Tasks for this exercise:
1 > Return the passage of the interview excerpt on air power at Hue starting with "Ah. Most of" and going on through "weather a factor?".
2 > In the interview excerpt on air power at Hue, list every use of helicopters the speaker names.

Extract to read:
== Segment start ==
But, over in ah our zone of action within the ah citadel, ah, air power, ah tactical air power; i.e., the fixed wing bombers attack type aircraft for close support missions ah did not play a significant role. Ah. In fact, I never...several times I asked for them because of the close proximity of our friendly troops ah to the enemy troops, the fact that we would have to withdraw over ground that was very, very hard fought in order to make a safety zone there for the aircraft to come in even if we could ah get them just made it not worth ah utilizing because of the close confines of the area.
Ah. Most of the devastation that that I observed appeared to have been ah from the artillery. Now, this is not to say that prior to our moving in to the citadel that there may have been air strikes ah in the area that would have caused ah devastation. Ah. The the air power, if you want to call it air power, that was of great use and ah we made maximum use of was, of course, our helicopters to resupply us to ah evacuate our our casualties and to bring in replacements.
But ah, I I really, from ah air power point of view ah on the periphery of the battle, out in the approaches to Hue, I’m sure that ah they were using saturation bombing and that ah there were other type of air strikes being run there to deny ah the NVA access into the city. But, within the city itself, ah, from my point of view, air power did not play a significant role.
Interviewer:
Was the weather a factor?
Harrington:
Ah. The weather ah was a primary factor that air power didn’t play a role ah because of the low ah ceiling and limited visibility which were below the minimums that ah even for combat conditions because of the safety of the troops and the ah close confines of the ah the NVA and the Marines being so close together that if if air strike did come in there was a good chance that you might be right in direct line of the bombs or the rockets. So, ah for those reasons as well we did not ah use the fixed wing air.

Character of Vietnamese soldiers in the battle

Interviewer:
Colonel, what’s your opinion ah what was it then, what is it now, of the ability of the enemy you were facing as fighting people?
== Segment end ==
Supplied material:
== Segment start ==
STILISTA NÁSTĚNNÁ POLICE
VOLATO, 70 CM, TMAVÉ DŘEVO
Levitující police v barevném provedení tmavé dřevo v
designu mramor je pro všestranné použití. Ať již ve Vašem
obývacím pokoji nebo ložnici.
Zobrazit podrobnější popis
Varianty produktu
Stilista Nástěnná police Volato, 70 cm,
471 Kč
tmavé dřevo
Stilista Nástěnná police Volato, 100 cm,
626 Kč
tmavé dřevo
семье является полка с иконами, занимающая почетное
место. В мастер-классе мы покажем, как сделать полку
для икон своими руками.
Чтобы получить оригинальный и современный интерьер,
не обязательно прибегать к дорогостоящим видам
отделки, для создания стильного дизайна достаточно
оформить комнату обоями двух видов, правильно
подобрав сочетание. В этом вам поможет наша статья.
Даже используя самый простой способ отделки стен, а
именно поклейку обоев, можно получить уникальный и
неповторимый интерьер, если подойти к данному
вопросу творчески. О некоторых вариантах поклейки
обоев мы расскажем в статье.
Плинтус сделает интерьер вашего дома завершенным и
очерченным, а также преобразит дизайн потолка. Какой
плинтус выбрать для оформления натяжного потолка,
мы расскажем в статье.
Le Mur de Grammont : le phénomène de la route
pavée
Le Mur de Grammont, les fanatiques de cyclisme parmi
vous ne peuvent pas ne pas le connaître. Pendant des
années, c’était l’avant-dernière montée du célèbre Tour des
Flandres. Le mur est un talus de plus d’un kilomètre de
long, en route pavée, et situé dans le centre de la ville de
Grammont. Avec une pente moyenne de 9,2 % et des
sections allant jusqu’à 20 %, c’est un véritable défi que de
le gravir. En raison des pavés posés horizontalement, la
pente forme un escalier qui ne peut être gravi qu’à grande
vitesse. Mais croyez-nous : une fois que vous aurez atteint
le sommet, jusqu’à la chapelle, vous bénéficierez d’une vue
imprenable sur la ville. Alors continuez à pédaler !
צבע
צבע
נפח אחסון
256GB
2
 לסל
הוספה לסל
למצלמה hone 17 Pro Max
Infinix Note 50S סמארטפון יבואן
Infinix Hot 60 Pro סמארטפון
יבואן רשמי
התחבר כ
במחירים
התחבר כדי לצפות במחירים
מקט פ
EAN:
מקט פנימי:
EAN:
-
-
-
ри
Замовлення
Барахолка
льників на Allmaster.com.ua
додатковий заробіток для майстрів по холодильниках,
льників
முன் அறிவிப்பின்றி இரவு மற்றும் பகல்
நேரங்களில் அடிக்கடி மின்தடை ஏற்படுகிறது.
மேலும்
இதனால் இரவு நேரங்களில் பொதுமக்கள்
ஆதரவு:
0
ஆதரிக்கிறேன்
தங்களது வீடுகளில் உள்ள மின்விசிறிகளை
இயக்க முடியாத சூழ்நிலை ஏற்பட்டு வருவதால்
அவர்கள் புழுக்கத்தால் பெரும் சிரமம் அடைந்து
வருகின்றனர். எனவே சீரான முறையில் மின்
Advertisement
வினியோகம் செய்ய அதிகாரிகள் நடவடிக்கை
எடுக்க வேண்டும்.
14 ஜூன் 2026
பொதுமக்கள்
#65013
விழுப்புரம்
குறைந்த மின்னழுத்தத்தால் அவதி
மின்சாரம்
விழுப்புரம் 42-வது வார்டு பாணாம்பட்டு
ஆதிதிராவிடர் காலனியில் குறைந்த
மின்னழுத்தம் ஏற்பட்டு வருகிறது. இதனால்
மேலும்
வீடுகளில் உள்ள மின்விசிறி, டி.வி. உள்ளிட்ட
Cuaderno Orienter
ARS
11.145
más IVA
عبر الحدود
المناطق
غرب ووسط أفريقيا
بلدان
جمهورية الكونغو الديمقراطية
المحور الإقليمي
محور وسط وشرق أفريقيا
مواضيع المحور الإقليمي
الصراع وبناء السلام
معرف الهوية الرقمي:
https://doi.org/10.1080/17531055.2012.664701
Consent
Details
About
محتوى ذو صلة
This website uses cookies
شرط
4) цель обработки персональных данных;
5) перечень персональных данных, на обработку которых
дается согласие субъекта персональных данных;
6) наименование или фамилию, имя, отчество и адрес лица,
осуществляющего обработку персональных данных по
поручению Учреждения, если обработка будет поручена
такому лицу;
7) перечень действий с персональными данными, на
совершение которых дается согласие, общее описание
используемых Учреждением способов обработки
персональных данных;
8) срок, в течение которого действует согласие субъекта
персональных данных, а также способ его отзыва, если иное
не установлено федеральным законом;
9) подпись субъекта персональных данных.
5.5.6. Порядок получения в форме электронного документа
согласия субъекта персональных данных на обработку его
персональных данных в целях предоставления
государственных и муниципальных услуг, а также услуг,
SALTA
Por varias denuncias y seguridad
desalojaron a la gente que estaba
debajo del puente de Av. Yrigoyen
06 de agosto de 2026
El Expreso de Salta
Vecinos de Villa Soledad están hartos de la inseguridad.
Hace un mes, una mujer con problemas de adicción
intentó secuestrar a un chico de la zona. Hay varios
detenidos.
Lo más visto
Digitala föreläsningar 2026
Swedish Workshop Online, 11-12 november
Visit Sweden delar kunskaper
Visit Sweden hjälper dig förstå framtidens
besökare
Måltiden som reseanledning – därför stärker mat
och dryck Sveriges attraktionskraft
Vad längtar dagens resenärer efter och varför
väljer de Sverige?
== Segment end ==
Results by task:
1 >
Ah. Most of the devastation that that I observed appeared to have been ah from the artillery. Now, this is not to say that prior to our moving in to the citadel that there may have been air strikes ah in the area that would have caused ah devastation. Ah. The the air power, if you want to call it air power, that was of great use and ah we made maximum use of was, of course, our helicopters to resupply us to ah evacuate our our casualties and to bring in replacements.
But ah, I I really, from ah air power point of view ah on the periphery of the battle, out in the approaches to Hue, I’m sure that ah they were using saturation bombing and that ah there were other type of air strikes being run there to deny ah the NVA access into the city. But, within the city itself, ah, from my point of view, air power did not play a significant role.
Interviewer:
Was the weather a factor?

2 >
- Resupplying the troops
- Evacuating casualties
- Bringing in replacements